- Exercise details -
Please restate the data word for word.

- Records provided -
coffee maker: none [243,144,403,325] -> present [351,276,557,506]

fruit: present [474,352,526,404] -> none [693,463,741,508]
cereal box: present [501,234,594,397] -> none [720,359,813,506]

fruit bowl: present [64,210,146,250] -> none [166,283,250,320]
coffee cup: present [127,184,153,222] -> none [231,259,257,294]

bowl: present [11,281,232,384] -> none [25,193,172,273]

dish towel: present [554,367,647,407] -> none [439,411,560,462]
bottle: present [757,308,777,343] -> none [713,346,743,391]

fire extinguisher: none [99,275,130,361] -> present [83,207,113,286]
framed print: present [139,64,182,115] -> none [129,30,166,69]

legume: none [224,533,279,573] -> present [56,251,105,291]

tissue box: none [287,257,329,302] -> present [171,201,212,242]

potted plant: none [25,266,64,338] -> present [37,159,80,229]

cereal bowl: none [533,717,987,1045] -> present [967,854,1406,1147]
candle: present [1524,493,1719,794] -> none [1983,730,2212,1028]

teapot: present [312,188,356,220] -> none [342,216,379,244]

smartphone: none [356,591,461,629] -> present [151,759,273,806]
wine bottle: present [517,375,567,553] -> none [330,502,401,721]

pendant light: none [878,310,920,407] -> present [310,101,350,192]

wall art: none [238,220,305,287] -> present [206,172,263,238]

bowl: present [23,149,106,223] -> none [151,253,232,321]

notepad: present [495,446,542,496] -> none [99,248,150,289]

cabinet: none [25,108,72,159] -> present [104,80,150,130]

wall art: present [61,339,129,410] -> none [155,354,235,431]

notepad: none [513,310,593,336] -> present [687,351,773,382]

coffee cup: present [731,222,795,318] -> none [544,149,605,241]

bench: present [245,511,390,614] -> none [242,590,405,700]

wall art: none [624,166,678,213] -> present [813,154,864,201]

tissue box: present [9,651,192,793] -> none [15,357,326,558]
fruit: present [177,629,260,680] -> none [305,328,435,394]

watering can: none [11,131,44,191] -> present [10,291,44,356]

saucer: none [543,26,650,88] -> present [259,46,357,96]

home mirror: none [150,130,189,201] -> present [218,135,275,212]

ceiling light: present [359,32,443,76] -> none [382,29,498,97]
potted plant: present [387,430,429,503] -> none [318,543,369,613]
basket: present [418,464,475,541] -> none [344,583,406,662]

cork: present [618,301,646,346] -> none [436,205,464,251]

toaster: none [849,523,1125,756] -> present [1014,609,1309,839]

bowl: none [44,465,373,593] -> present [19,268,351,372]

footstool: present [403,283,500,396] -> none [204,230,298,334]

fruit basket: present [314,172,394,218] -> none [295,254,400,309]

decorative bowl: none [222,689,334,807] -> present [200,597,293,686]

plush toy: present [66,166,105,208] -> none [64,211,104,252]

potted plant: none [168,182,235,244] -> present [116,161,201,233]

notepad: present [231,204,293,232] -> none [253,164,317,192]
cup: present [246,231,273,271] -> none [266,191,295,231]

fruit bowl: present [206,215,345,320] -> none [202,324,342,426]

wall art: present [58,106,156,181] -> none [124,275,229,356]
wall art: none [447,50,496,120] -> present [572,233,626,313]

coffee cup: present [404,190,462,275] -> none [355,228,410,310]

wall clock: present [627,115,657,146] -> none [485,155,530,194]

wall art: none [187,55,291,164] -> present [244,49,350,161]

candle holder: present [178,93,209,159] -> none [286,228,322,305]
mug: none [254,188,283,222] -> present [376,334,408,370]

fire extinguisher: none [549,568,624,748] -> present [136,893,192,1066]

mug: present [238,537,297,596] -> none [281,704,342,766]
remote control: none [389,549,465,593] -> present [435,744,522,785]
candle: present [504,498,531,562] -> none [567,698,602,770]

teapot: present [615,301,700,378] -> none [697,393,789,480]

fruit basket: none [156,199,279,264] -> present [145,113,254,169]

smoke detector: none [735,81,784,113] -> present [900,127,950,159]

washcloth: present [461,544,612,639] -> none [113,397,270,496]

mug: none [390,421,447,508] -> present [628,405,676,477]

- Your response -
coffee maker: none [243,144,403,325] -> present [351,276,557,506]

fruit: present [474,352,526,404] -> none [693,463,741,508]
cereal box: present [501,234,594,397] -> none [720,359,813,506]

fruit bowl: present [64,210,146,250] -> none [166,283,250,320]
coffee cup: present [127,184,153,222] -> none [231,259,257,294]

bowl: present [11,281,232,384] -> none [25,193,172,273]

dish towel: present [554,367,647,407] -> none [439,411,560,462]
bottle: present [757,308,777,343] -> none [713,346,743,391]

fire extinguisher: none [99,275,130,361] -> present [83,207,113,286]
framed print: present [139,64,182,115] -> none [129,30,166,69]

legume: none [224,533,279,573] -> present [56,251,105,291]

tissue box: none [287,257,329,302] -> present [171,201,212,242]

potted plant: none [25,266,64,338] -> present [37,159,80,229]

cereal bowl: none [533,717,987,1045] -> present [967,854,1406,1147]
candle: present [1524,493,1719,794] -> none [1983,730,2212,1028]

teapot: present [312,188,356,220] -> none [342,216,379,244]

smartphone: none [356,591,461,629] -> present [151,759,273,806]
wine bottle: present [517,375,567,553] -> none [330,502,401,721]

pendant light: none [878,310,920,407] -> present [310,101,350,192]

wall art: none [238,220,305,287] -> present [206,172,263,238]

bowl: present [23,149,106,223] -> none [151,253,232,321]

notepad: present [495,446,542,496] -> none [99,248,150,289]

cabinet: none [25,108,72,159] -> present [104,80,150,130]

wall art: present [61,339,129,410] -> none [155,354,235,431]

notepad: none [513,310,593,336] -> present [687,351,773,382]

coffee cup: present [731,222,795,318] -> none [544,149,605,241]

bench: present [245,511,390,614] -> none [242,590,405,700]

wall art: none [624,166,678,213] -> present [813,154,864,201]

tissue box: present [9,651,192,793] -> none [15,357,326,558]
fruit: present [177,629,260,680] -> none [305,328,435,394]

watering can: none [11,131,44,191] -> present [10,291,44,356]

saucer: none [543,26,650,88] -> present [259,46,357,96]

home mirror: none [150,130,189,201] -> present [218,135,275,212]

ceiling light: present [359,32,443,76] -> none [382,29,498,97]
potted plant: present [387,430,429,503] -> none [318,543,369,613]
basket: present [418,464,475,541] -> none [344,583,406,662]

cork: present [618,301,646,346] -> none [436,205,464,251]

toaster: none [849,523,1125,756] -> present [1014,609,1309,839]

bowl: none [44,465,373,593] -> present [19,268,351,372]

footstool: present [403,283,500,396] -> none [204,230,298,334]

fruit basket: present [314,172,394,218] -> none [295,254,400,309]

decorative bowl: none [222,689,334,807] -> present [200,597,293,686]

plush toy: present [66,166,105,208] -> none [64,211,104,252]

potted plant: none [168,182,235,244] -> present [116,161,201,233]

notepad: present [231,204,293,232] -> none [253,164,317,192]
cup: present [246,231,273,271] -> none [266,191,295,231]

fruit bowl: present [206,215,345,320] -> none [202,324,342,426]

wall art: present [58,106,156,181] -> none [124,275,229,356]
wall art: none [447,50,496,120] -> present [572,233,626,313]

coffee cup: present [404,190,462,275] -> none [355,228,410,310]

wall clock: present [627,115,657,146] -> none [485,155,530,194]

wall art: none [187,55,291,164] -> present [244,49,350,161]

candle holder: present [178,93,209,159] -> none [286,228,322,305]
mug: none [254,188,283,222] -> present [376,334,408,370]

fire extinguisher: none [549,568,624,748] -> present [136,893,192,1066]

mug: present [238,537,297,596] -> none [281,704,342,766]
remote control: none [389,549,465,593] -> present [435,744,522,785]
candle: present [504,498,531,562] -> none [567,698,602,770]

teapot: present [615,301,700,378] -> none [697,393,789,480]

fruit basket: none [156,199,279,264] -> present [145,113,254,169]

smoke detector: none [735,81,784,113] -> present [900,127,950,159]

washcloth: present [461,544,612,639] -> none [113,397,270,496]

mug: none [390,421,447,508] -> present [628,405,676,477]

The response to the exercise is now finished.